But while President Obama has boasted of “putting unprecedented pressure on cartels and their finances,” the U.S.-Mexican effort has produced little in the way of arrests or seizures. During the past 11 years, only $16 million tied to suspected Mexican traffickers has been blocked in the United States, or one dollar for every $20,000 estimated by the Congressional Research Service to flow southward from the United States to organized-crime groups in Mexico each year.
Mexican officials complain that the financial intelligence the United States shares with them is of little use, and that the information included in kingpin designations is unsupported by evidence that would allow Mexican courts to go after launderers.

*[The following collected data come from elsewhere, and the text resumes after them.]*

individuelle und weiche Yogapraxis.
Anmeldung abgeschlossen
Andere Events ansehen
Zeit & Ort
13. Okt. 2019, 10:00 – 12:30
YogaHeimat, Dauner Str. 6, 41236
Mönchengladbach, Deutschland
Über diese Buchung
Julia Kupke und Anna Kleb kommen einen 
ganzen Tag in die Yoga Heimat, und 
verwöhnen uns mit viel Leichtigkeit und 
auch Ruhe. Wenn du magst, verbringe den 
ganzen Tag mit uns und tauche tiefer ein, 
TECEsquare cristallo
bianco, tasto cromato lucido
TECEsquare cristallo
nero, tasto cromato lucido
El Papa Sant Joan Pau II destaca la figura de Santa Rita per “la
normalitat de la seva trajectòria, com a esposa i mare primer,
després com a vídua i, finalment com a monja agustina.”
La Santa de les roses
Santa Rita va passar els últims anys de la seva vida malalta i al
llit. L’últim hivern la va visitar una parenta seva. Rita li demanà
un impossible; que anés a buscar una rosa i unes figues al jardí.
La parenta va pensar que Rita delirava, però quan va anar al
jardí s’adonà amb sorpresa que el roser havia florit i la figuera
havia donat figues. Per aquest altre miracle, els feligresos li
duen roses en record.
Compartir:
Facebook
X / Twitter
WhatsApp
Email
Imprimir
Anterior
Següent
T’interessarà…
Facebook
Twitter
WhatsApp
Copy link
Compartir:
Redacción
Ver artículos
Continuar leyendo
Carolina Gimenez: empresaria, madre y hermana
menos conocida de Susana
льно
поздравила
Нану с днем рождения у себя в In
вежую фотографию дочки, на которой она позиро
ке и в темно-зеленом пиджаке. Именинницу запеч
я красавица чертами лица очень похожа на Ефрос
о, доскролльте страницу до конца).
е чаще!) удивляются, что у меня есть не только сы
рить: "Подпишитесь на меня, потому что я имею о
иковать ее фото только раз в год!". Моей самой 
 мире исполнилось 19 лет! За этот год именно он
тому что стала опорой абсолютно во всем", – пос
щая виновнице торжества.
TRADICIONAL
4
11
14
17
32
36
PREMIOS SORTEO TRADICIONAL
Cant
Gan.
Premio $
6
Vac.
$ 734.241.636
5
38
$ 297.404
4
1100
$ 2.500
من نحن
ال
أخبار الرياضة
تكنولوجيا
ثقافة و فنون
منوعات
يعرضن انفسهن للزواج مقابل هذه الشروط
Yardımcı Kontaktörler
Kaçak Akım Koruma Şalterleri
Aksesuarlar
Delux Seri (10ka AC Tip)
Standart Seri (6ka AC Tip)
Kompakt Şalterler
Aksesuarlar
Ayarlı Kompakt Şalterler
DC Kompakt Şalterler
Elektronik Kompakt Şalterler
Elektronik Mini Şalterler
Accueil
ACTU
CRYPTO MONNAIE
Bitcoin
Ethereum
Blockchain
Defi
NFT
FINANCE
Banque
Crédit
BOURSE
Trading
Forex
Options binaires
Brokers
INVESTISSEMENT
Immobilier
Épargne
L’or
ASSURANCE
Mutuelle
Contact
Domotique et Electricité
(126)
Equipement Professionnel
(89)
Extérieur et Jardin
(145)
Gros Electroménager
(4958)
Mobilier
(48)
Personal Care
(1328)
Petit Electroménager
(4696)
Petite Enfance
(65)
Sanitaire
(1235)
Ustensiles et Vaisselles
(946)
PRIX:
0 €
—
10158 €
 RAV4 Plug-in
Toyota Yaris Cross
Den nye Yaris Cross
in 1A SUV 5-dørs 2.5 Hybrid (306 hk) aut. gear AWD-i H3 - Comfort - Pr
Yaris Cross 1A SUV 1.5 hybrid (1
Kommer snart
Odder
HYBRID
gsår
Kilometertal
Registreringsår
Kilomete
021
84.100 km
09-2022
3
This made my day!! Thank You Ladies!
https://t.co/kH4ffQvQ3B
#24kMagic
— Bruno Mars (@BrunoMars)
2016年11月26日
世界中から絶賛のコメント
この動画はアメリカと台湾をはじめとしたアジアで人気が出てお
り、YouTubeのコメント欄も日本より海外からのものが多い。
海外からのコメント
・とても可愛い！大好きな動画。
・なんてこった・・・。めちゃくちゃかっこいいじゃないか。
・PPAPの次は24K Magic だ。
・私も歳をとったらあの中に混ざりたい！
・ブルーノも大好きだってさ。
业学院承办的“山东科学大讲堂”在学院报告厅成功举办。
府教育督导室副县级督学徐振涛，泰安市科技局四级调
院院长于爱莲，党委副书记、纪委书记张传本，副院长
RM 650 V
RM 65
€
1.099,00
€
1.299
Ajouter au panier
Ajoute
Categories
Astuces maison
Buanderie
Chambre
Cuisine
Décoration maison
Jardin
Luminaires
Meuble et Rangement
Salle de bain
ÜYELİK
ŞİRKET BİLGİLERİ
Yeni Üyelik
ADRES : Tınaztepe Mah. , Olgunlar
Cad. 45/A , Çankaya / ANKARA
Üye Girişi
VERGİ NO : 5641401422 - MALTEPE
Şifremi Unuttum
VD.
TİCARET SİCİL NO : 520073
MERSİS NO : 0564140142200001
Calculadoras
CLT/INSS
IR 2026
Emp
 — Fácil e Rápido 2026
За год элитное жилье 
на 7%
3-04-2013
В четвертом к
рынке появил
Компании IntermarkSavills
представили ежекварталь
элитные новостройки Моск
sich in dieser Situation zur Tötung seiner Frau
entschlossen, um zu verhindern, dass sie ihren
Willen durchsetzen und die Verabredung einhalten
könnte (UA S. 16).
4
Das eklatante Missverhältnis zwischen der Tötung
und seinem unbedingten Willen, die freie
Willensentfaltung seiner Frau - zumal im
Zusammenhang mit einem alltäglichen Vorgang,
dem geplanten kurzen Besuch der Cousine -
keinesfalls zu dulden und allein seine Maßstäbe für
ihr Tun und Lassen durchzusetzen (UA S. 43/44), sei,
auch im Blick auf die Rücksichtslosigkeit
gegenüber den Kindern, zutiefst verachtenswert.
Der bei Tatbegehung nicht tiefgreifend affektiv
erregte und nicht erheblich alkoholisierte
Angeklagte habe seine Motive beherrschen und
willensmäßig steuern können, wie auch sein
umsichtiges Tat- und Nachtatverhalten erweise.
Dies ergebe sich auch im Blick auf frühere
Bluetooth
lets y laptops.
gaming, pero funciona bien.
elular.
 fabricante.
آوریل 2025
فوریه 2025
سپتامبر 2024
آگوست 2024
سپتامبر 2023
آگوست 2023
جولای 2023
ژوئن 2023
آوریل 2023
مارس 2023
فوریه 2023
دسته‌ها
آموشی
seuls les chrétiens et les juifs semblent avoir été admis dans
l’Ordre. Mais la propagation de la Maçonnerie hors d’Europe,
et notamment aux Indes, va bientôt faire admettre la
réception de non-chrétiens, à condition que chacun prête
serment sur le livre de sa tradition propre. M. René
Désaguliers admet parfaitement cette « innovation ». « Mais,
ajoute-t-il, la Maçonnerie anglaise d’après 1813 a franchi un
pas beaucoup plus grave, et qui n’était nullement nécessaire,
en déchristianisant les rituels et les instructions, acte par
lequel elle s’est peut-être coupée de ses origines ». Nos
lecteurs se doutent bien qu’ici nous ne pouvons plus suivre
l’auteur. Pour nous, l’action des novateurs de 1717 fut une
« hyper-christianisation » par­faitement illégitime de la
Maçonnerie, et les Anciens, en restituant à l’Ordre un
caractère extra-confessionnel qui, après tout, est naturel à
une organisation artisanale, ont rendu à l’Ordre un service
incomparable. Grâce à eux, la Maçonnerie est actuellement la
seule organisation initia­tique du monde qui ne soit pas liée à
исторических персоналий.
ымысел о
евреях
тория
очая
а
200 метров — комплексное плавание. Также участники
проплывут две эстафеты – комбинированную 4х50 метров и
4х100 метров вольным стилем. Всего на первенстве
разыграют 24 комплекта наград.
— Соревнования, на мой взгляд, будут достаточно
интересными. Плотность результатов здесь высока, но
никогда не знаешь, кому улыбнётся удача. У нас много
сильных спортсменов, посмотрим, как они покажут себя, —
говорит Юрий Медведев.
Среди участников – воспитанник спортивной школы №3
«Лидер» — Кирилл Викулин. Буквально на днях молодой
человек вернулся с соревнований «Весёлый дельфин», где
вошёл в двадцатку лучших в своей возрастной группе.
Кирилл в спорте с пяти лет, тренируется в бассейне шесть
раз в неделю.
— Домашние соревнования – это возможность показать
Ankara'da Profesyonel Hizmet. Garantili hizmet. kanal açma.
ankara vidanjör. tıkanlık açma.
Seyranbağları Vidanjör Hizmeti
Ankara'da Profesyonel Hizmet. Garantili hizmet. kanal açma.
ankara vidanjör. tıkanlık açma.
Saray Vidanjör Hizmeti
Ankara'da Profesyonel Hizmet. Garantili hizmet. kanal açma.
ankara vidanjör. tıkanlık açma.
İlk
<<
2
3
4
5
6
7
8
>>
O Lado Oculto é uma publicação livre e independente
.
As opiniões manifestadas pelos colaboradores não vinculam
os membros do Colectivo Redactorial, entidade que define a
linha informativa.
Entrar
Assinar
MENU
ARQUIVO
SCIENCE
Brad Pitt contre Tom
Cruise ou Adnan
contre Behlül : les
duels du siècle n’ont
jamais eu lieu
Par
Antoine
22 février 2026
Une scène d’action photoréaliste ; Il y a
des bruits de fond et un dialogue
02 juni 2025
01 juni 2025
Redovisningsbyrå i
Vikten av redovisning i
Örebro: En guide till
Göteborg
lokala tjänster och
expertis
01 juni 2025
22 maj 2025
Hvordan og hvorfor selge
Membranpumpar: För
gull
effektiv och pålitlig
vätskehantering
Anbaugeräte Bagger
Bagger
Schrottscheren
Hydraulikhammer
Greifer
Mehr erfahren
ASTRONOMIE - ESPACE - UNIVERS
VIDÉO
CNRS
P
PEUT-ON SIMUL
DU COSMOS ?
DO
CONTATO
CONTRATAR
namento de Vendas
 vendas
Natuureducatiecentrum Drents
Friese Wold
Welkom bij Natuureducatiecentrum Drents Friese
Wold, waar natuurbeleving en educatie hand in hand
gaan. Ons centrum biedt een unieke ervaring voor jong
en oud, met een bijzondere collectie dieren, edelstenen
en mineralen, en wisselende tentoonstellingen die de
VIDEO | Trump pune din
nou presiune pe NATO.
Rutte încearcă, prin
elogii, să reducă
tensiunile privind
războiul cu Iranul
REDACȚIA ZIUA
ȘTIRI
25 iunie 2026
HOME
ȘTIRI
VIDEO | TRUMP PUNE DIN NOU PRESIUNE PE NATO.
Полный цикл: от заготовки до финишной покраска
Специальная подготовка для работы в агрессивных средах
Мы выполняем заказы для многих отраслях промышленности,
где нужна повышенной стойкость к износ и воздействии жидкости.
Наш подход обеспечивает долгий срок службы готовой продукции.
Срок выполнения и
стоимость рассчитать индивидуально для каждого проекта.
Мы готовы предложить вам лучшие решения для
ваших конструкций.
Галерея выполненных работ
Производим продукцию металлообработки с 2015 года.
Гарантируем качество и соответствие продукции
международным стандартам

Under U.S. law, a designation can be based on “reasonable belief’’ — a low legal standard that could include, for example, a declaration from an anti-narcotics agent based on a tip from an informant.
Until recently, the U.S. Office of Foreign Assets Control alerted Mexican authorities that it was about to put someone on the kingpin list only a day or two in advance — a diplomatic nicety but meaningless in terms of helping the Mexicans make cases.
U.S. Treasury officials concede that the dollars frozen are few but say the kingpin lists serve to “name and shame” businesses and associates who help launder cash for the cartels. Mexican authorities call this naive. “When they name someone to the list, the people associated with this business quickly go underground,” a senior Mexican official said.
The U.S. government has also had its frustrations. Mexican laws make it far harder to freeze assets than U.S. regulations do. And while Mexico has passed laws limiting deposits and withdrawals in U.S. dollars from Mexican banks, efforts to reform Mexico’s money-laundering laws have stalled in Congress.
Working together
In recent months, the two countries have made what U.S. officials describe as unprecedented efforts to work together.
In October, the U.S. Office of Foreign Assets Control added alleged senior trafficker Alejandro Flores Cacho to its roster of drug kingpins and prohibited Americans from dealing with a dozen of his alleged investments, including a sports club, a cattle ranch, an aviation school, a transport firm and an upscale cantina called the Numero Uno in Mexico City.
U.S. Treasury officials say Flores Cacho is the transportation chief for Joaquin “El Chapo” Guzman, founder of the Sinaloa drug cartel and one of the richest men in Mexico.